Preciso aqui mais uma vez repetir a história: Raquel, imediatamente após casar com Nick, cidadão americano, entrou com os papéis para mudar de visto. Preciso esclarecer que esta exigência não é um capricho dos Estados Unidos; é, digamos assim, uma exigência do mundo nacional/internacional. É também disso que as nações sobrevivem. De acordo com meus amigos “gringos” que moram no Brasil, aí chega a ser até pior. Enfim, Raquel tinha visto J-2, dependente de J-1 (um visto específico para intercâmbios acadêmicos e que obriga os seus portadores a voltar aos seus países de origem) e pedia o green card, que é uma identidade de residente. Embora não faça muito sentido, as restrições do meu visto também se aplicam aos meus dependentes. Assim como eu, se quissesse ficar, ela teria que pedir ao Serviço de Imigração a dispensa da obrigatoriedade de voltar. Ela não pediu e encaminhou os papéis para mudar de visto sem esse documento. Erro cometido pelo desconhecimento que ela e o escritório que a ajudou tinham da especificidade do seu caso. Nada absurdo porque todo dia todos nós esquecemos alguma coisa: de assinar o cheque, de travar a porta do carro, do prazo do imposto de renda, do aniversário do filho...

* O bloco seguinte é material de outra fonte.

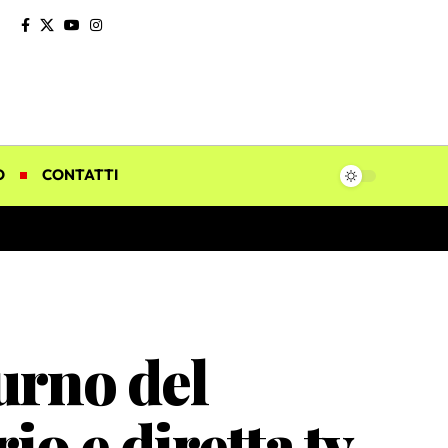
O
CONTATTI
urno del
o e diretta tv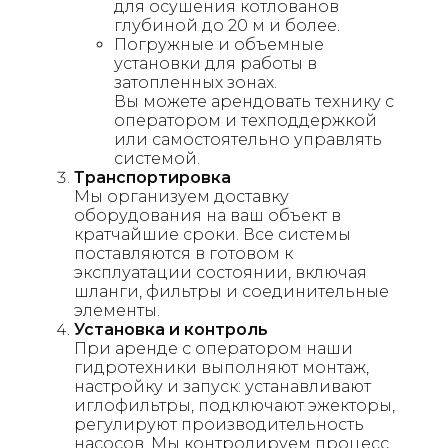
для осушения котлованов
глубиной до 20 м и более.
Погружные и объемные
установки для работы в
затопленных зонах.
Вы можете арендовать технику с
оператором и техподдержкой
или самостоятельно управлять
системой.
Транспортировка
Мы организуем доставку
оборудования на ваш объект в
кратчайшие сроки. Все системы
поставляются в готовом к
эксплуатации состоянии, включая
шланги, фильтры и соединительные
элементы.
Установка и контроль
При аренде с оператором наши
гидротехники выполняют монтаж,
настройку и запуск: устанавливают
иглофильтры, подключают эжекторы,
регулируют производительность
насосов. Мы контролируем процесс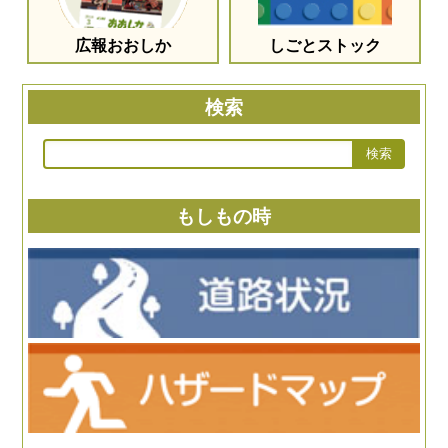
広報おおしか
しごとストック
検索
もしもの時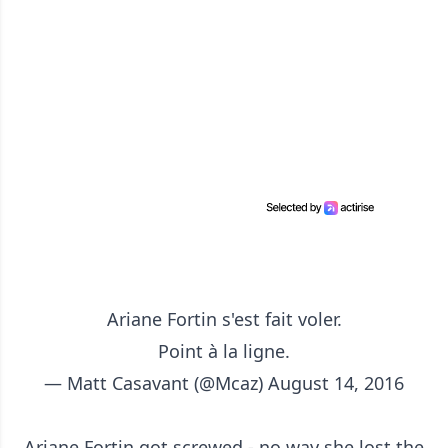
Ariane Fortin s'est fait voler.
Point à la ligne.
— Matt Casavant (@Mcaz)
August 14, 2016
Ariane Fortin got screwed - no way she lost the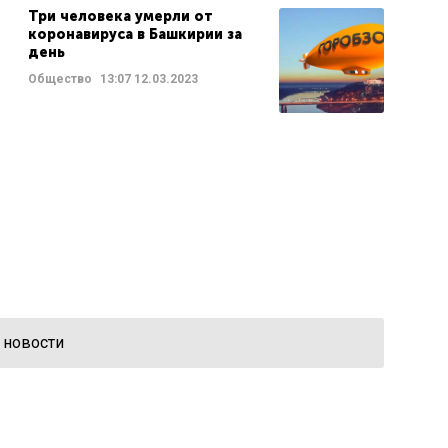
Три человека умерли от
коронавируса в Башкирии за
день
Общество
13:07
12.03.2023
 новости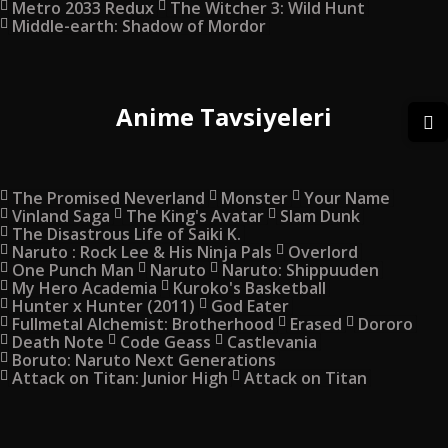
Metro 2033 Redux
The Witcher 3: Wild Hunt
Middle-earth: Shadow of Mordor
Anime Tavsiyeleri
The Promised Neverland
Monster
Your Name
Vinland Saga
The King's Avatar
Slam Dunk
The Disastrous Life of Saiki K.
Naruto : Rock Lee & His Ninja Pals
Overlord
One Punch Man
Naruto
Naruto: Shippuuden
My Hero Academia
Kuroko's Basketball
Hunter x Hunter (2011)
God Eater
Fullmetal Alchemist: Brotherhood
Erased
Dororo
Death Note
Code Geass
Castlevania
Boruto: Naruto Next Generations
Attack on Titan: Junior High
Attack on Titan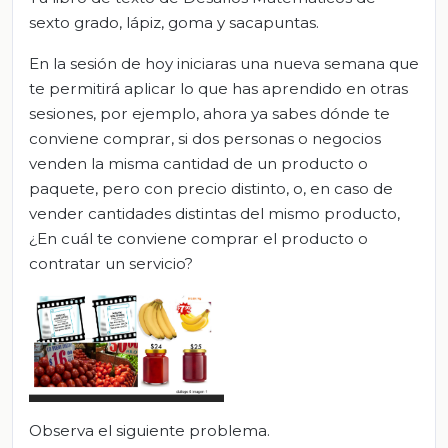
sexto grado, lápiz, goma y sacapuntas.
En la sesión de hoy iniciaras una nueva semana que
te permitirá aplicar lo que has aprendido en otras
sesiones, por ejemplo, ahora ya sabes dónde te
conviene comprar, si dos personas o negocios
venden la misma cantidad de un producto o
paquete, pero con precio distinto, o, en caso de
vender cantidades distintas del mismo producto,
¿En cuál te conviene comprar el producto o
contratar un servicio?
Observa el siguiente problema.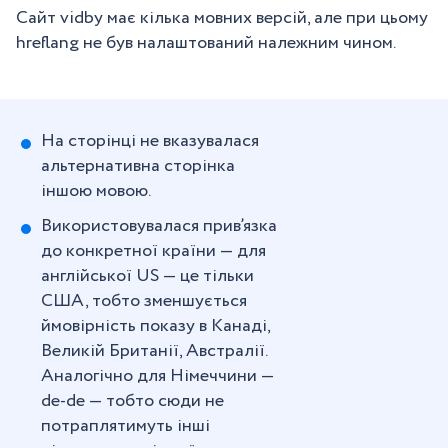
Сайт vidby має кілька мовних версій, але при цьому
hreflang не був налаштований належним чином.
На сторінці не вказувалася
альтернативна сторінка
іншою мовою.
Використовувалася прив’язка
до конкретної країни — для
англійської US — це тільки
США, тобто зменшується
ймовірність показу в Канаді,
Великій Британії, Австралії.
Аналогічно для Німеччини —
de-de — тобто сюди не
потраплятимуть інші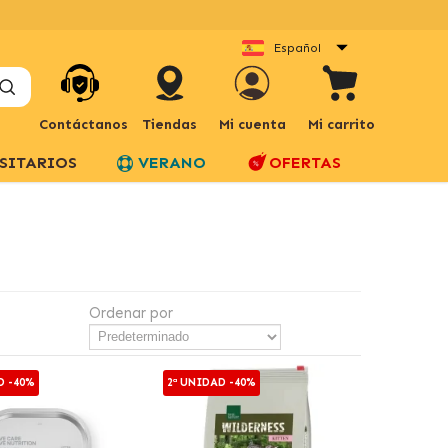
Español
Contáctanos
Tiendas
Mi cuenta
Mi carrito
SITARIOS
VERANO
OFERTAS
Ordenar por
D -40%
2ª UNIDAD -40%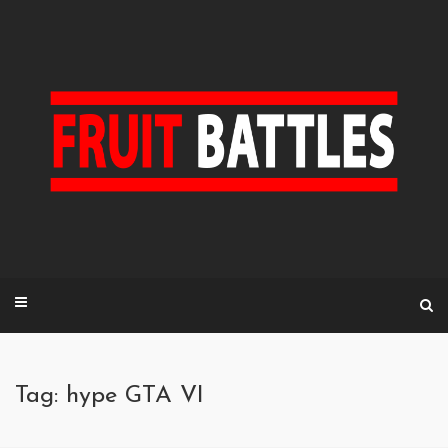
Skip
to
content
Tag: hype GTA VI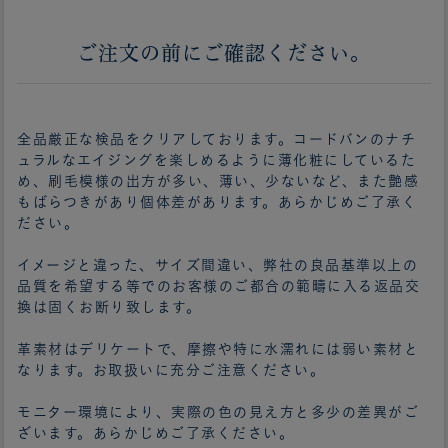
ご注文の前にご確認ください。
全品厳正な検品をクリアしております。コードバンのナチ
ュラルなエイジングを楽しめるように薄化粧にしているた
め、刷毛模様の出方が多い、薄い、少ないなど、また艶感
もばらつきがあり個体差があります。あらかじめご了承く
ださい。
イメージと違った、サイズ間違い、弊社の良品基準以上の
品質を希望する等でのお客様のご都合の範疇に入る返品交
換は固くお断り致します。
革素材はデリケートで、摩擦や特に水濡れには弱い素材と
なります。お取扱いに充分ご注意ください。
モニター環境により、実際の色の見え方と多少の差異がご
ざいます。あらかじめご了承ください。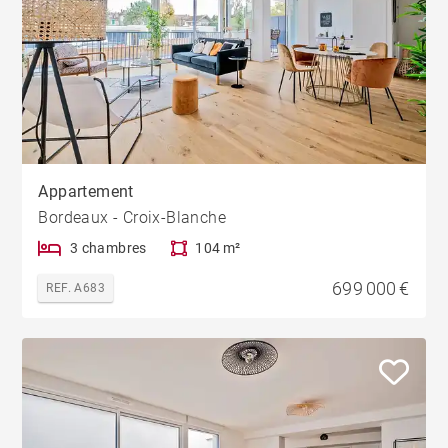
Appartement
Bordeaux - Croix-Blanche
3 chambres
104 m²
699 000 €
REF. A683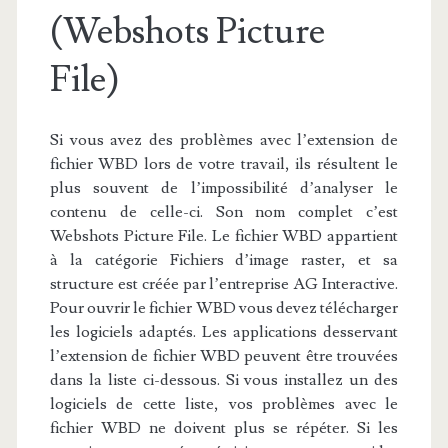
(Webshots Picture
File)
Si vous avez des problèmes avec l’extension de
fichier WBD lors de votre travail, ils résultent le
plus souvent de l’impossibilité d’analyser le
contenu de celle-ci. Son nom complet c’est
Webshots Picture File. Le fichier WBD appartient
à la catégorie Fichiers d’image raster, et sa
structure est créée par l’entreprise AG Interactive.
Pour ouvrir le fichier WBD vous devez télécharger
les logiciels adaptés. Les applications desservant
l’extension de fichier WBD peuvent être trouvées
dans la liste ci-dessous. Si vous installez un des
logiciels de cette liste, vos problèmes avec le
fichier WBD ne doivent plus se répéter. Si les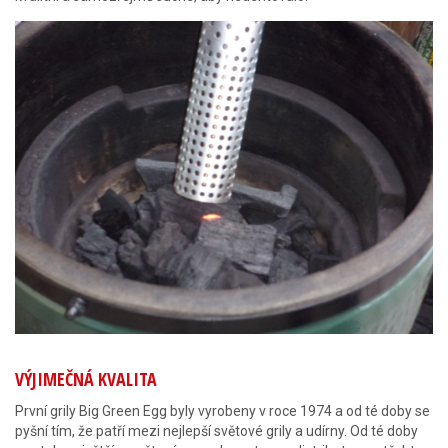
VÝJIMEČNÁ KVALITA
První grily Big Green Egg byly vyrobeny v roce 1974 a od té doby se
pyšní tím, že patří mezi nejlepší světové grily a udírny. Od té doby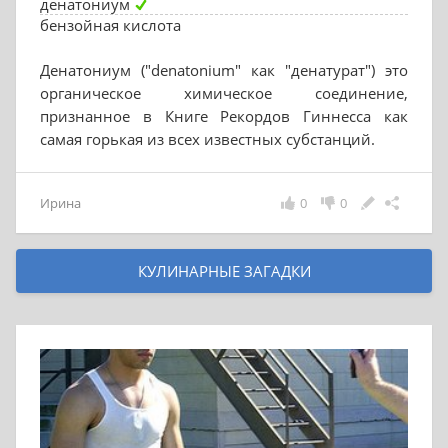
денатониум
бензойная кислота
Денатониум ("denatonium" как "денатурат") это
органическое химическое соединение,
признанное в Книге Рекордов Гиннесса как
самая горькая из всех известных субстанций.
Ирина
0
0
КУЛИНАРНЫЕ ЗАГАДКИ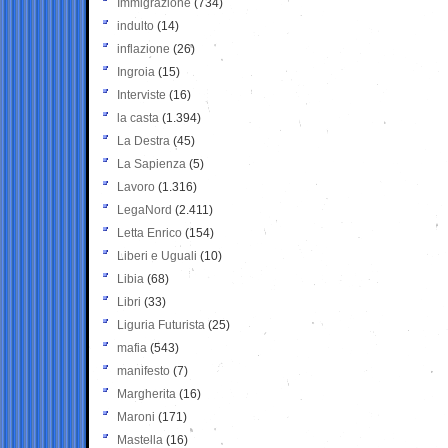
Immigrazione
(734)
indulto
(14)
inflazione
(26)
Ingroia
(15)
Interviste
(16)
la casta
(1.394)
La Destra
(45)
La Sapienza
(5)
Lavoro
(1.316)
LegaNord
(2.411)
Letta Enrico
(154)
Liberi e Uguali
(10)
Libia
(68)
Libri
(33)
Liguria Futurista
(25)
mafia
(543)
manifesto
(7)
Margherita
(16)
Maroni
(171)
Mastella
(16)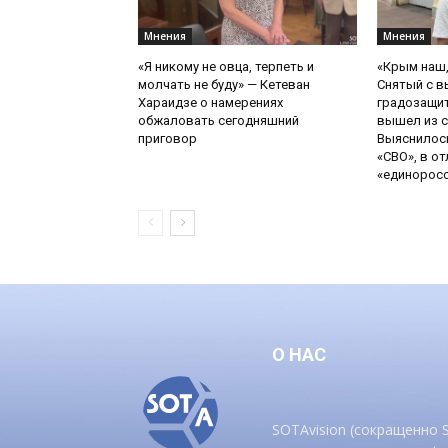
Мнения
Мнения
«Я никому не овца, терпеть и
«Крым наш,
молчать не буду» — Кетеван
Снятый с в
Хараидзе о намерениях
градозащи
обжаловать сегодняшний
вышел из с
приговор
Выяснилось
«СВО», в от
«единоросск
О НАС
SOTAvision (сокращенно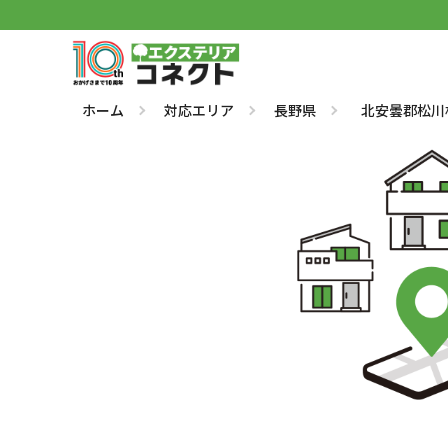
ホーム
対応エリア
長野県
北安曇郡松川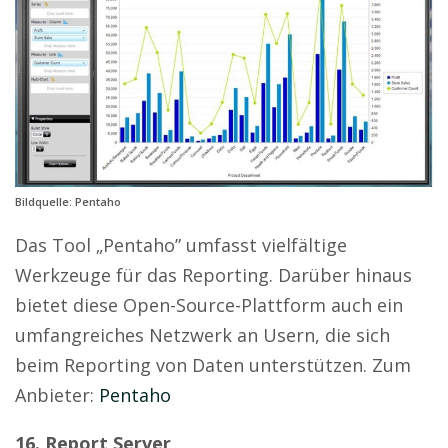
Bildquelle: Pentaho
Das Tool „Pentaho” umfasst vielfältige
Werkzeuge für das Reporting. Darüber hinaus
bietet diese Open-Source-Plattform auch ein
umfangreiches Netzwerk an Usern, die sich
beim Reporting von Daten unterstützen. Zum
Anbieter:
Pentaho
16. Report Server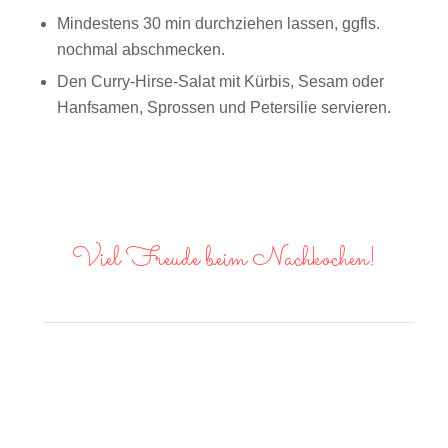
Mindestens 30 min durchziehen lassen, ggfls.
nochmal abschmecken.
Den Curry-Hirse-Salat mit Kürbis, Sesam oder
Hanfsamen, Sprossen und Petersilie servieren.
Viel Freude beim Nachkochen!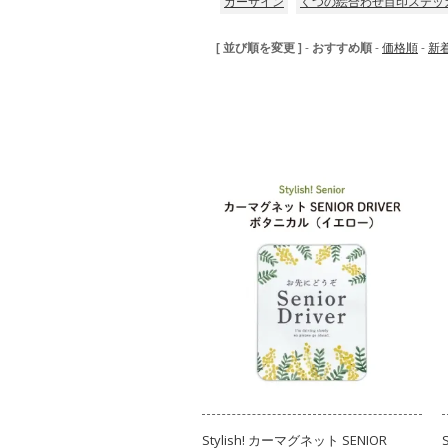
カーサイン
くつの絵合わせ目印ステッ
[ 並び順を変更 ]
-
おすすめ順
-
価格順
-
新
Stylish! カーマグネット SENIOR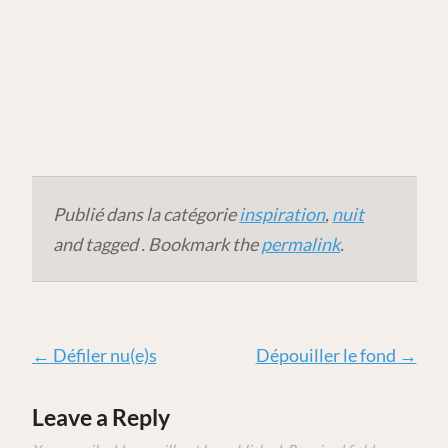
Publié dans la catégorie
inspiration
,
nuit
and tagged . Bookmark the
permalink
.
←
Défiler nu(e)s
Dépouiller le fond
→
Leave a Reply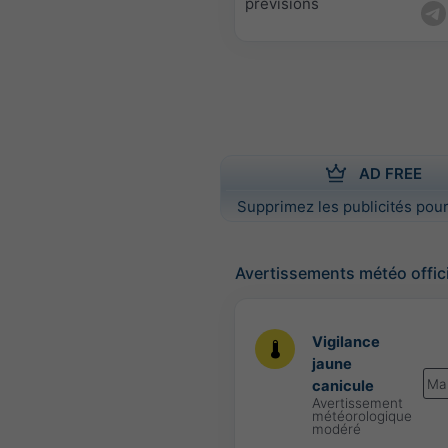
prévisions
AD FREE
Supprimez les publicités pour
Avertissements météo offic
Vigilance
jaune
Ma
canicule
Avertissement
météorologique
modéré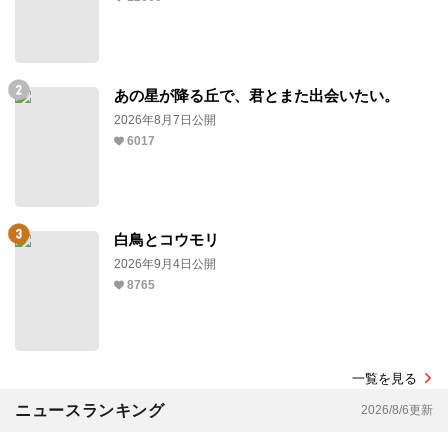
あの星が降る丘で、君とまた出会いたい。
2026年8月7日公開
6017
白鳥とコウモリ
2026年9月4日公開
8765
一覧を見る
ニュースランキング
2026/8/6更新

Claro que, como disse no início da parte 1 desta crônica, tanto a ignorância como a desatenção têm um preço. É este preço que agora estamos pagando. Caro ou barato, acho que não importa muito agora. E, como sugere o Sublime, melhor não ficar com raiva das contas que temos que pagar (I don’t get mad at the bills I have to pay).

Então, vambora: o Serviço de Imigração costuma devolver os processos incompletos. Inclusive, exatamente por isto e porque a taxa de ajuste de status subiria de trezentos e tantos dólares para mil e poucos, achamos conveniente pedir ajudar especializada. Nem o Serviço de Imigração devolveu o processo incompleto da Raquel, o que teria evitado toda essa confusão e nem o escritório que ela contratou era tão especializado assim...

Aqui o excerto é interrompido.